I am familiar with the term 'Third Space' from my discussion with Marilyn Smith, Petit Branch Manager but wasn't aware that there was such a debate attached to it. The phrase was coined by Ray Oldenburg and refers to the third place after home and work/study/school. Libraries have jumped on this bandwagon and defined themselves as the third place for their members. I can fully appreciate this as someone who spent pretty much her whole undergraduate ensconced in the sixteenth century library of my college (Corpus, Oxford) - and, by the picture below, who wouldn't?

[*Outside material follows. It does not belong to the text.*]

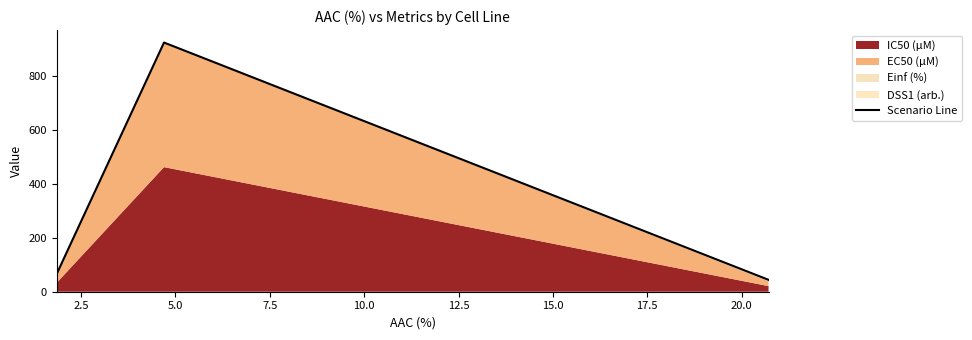

How many lines are shown in the chart?

1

|Corpus Christi College, Oxford Library|
But if the concept of libraries as a community space was prevalent in the sheltered and revered Oxford then it must work in less pressured situations. Prof. Lankes brought up the proposed library in the Carousel Centre (which did not come to fruition) and this reminded me of Cambridge Central Library, which is situated above the main shopping centre just off the main market square. This has been a great success for the library with footfall vastly increased and whenever you go in it is always busy. But, I am not sure how well this would work if there was a bookstore in close proximity. It is incredibly handy to be able to pop in when you are doing your shopping and indeed you can deposit any unwilling male shopping-tag-alongs there while you shop 'til you drop.* As you can see below, the library is above the shops:
We discussed the concept of making the library a piazza, an agora for the community and this is a great idea, especially when I consider the success of Norwich Public Library which is now part of the 'Forum' (an agora in Latin, wonderful!) that was built as part of the Millennium project in the city. This houses the local TV and radio station, the library, the tourist information, restaurants and cafes and is in the centre of the city.